Exercise: In the personal finance Q&A, how long must the seller have owned and lived in the home for the exclusion to offset the gain?

Supplied passage:
=======

In the case you describe, your potentially taxable capital gain would be $200,000. That’s the selling price of $250,000 minus your mother’s tax basis (which is now your tax basis) of $50,000.

If you owned and lived in the home at least two of the previous five years, your exclusion would more than offset your gain, so the home sale wouldn’t be taxable. If you didn’t make it to the two-year mark, you could get a partial exemption under certain circumstances, such as a work- or health-related move. For more details, see IRS Publication 523, “Selling Your Home.”

Q&A: Handling family property, when to take retirement and building credit history

Dear Liz: My wife and I plan to leave our house to our four children. My concern is that one may want to sell and split the proceeds; another may want to keep the house, rent it and divide up the income; and of course there’s always the real possibility that one may want to move in and live in it (we live in a nice community in California). My goal is to prevent doing anything that drives a wedge between them. Any advice on how best to approach this issue short of requiring the house be sold?

Answer: You’ve identified some of the complicating factors of leaving property to multiple heirs. There are many others, including changing circumstances and inclinations. The one who now wants to move into the property may be nicely settled elsewhere when the time comes. Or the one who’s keen on creating a rental may decide that screening tenants, collecting rent and fielding 3 a.m. calls about plumbing problems is too much hassle. Some of the heirs may be in a better position than others to absorb the ongoing costs of maintaining the home, including taxes, insurance and repairs. Even if their financial circumstances are roughly equal, they may have trouble agreeing on the timing and cost of repairs or improvements. And that’s assuming there are no reversals of fortune. Someone who is adamant about keeping the home may find themselves in need of funds later. And so on.

=======

Recorded data:
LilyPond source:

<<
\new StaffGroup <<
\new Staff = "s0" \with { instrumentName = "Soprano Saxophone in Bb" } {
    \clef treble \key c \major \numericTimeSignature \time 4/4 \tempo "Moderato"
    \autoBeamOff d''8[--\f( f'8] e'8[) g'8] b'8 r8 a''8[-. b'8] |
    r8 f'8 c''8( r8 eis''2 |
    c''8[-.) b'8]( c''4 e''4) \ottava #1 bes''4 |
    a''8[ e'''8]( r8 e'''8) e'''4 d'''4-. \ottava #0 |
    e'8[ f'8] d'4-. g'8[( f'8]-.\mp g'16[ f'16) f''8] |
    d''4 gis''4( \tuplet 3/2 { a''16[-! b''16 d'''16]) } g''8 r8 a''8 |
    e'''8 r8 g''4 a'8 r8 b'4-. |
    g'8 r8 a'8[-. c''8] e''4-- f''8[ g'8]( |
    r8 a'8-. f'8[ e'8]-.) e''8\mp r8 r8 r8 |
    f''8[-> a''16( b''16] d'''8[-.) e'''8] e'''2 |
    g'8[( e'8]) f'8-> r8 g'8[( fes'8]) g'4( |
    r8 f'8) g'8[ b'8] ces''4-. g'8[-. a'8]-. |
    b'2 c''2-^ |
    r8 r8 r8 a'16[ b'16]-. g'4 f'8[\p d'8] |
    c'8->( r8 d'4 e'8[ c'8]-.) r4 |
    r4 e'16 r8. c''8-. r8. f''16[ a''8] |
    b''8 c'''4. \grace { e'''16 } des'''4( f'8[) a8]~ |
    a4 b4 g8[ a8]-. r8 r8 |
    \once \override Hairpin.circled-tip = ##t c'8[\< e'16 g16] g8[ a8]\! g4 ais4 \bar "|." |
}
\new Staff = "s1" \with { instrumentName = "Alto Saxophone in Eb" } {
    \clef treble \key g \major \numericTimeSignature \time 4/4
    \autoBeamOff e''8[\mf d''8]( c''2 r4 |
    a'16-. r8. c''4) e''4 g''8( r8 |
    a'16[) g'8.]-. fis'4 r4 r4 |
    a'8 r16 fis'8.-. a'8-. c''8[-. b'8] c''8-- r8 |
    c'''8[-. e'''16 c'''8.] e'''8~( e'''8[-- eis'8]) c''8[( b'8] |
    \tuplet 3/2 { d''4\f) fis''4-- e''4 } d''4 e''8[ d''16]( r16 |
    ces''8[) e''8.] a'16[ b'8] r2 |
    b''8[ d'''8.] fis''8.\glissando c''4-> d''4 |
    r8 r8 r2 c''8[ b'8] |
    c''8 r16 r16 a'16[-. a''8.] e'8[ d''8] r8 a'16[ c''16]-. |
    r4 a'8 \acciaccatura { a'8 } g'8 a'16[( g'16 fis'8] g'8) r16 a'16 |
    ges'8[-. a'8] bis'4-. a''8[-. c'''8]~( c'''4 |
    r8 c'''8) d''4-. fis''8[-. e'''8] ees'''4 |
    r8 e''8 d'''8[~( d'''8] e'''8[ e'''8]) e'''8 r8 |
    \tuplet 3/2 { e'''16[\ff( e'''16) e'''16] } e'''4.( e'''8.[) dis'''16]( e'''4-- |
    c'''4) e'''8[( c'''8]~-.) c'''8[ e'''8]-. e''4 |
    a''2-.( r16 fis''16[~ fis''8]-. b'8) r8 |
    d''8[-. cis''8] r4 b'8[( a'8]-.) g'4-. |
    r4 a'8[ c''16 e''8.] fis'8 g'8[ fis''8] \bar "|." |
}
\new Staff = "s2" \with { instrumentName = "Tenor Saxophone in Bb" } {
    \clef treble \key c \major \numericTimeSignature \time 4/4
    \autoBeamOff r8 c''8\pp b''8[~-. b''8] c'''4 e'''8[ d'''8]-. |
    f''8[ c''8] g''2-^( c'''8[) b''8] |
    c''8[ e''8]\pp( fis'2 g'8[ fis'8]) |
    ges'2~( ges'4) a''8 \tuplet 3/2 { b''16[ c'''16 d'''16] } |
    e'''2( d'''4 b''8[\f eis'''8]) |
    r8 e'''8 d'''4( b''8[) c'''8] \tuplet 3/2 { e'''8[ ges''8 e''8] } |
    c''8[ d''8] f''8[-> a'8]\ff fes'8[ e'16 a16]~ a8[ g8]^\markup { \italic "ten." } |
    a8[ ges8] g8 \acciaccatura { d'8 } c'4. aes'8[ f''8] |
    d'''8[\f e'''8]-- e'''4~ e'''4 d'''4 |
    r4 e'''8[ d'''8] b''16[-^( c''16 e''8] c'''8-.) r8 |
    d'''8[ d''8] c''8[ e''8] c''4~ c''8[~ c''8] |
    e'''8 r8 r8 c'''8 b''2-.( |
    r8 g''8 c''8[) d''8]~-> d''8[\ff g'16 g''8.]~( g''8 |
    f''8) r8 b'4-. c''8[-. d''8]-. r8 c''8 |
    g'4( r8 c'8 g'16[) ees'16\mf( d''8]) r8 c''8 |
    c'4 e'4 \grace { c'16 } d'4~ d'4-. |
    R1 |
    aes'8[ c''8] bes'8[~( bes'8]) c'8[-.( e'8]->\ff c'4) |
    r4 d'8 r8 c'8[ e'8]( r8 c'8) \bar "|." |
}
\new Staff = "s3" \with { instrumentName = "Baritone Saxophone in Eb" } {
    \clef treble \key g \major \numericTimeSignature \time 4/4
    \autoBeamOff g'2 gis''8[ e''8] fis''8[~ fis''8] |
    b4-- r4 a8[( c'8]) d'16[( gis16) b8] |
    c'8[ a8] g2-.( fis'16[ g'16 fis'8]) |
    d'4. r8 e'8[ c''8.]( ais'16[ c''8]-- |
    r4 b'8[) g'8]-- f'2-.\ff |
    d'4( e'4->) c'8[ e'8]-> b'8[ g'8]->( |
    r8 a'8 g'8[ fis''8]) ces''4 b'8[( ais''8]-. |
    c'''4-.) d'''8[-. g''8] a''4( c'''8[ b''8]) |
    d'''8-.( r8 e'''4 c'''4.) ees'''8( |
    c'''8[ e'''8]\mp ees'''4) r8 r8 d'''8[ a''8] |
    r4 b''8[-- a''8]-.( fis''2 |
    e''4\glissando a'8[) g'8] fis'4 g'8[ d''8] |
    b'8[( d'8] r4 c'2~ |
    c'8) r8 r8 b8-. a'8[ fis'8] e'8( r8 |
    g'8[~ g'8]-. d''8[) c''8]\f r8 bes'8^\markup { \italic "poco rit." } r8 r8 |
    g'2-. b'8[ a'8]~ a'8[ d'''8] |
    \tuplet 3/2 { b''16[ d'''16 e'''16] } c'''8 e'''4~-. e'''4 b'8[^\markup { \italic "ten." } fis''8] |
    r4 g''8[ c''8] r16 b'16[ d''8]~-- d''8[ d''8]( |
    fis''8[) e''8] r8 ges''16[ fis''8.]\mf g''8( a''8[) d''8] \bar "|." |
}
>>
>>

=======

Task answer: At least two of the previous five years.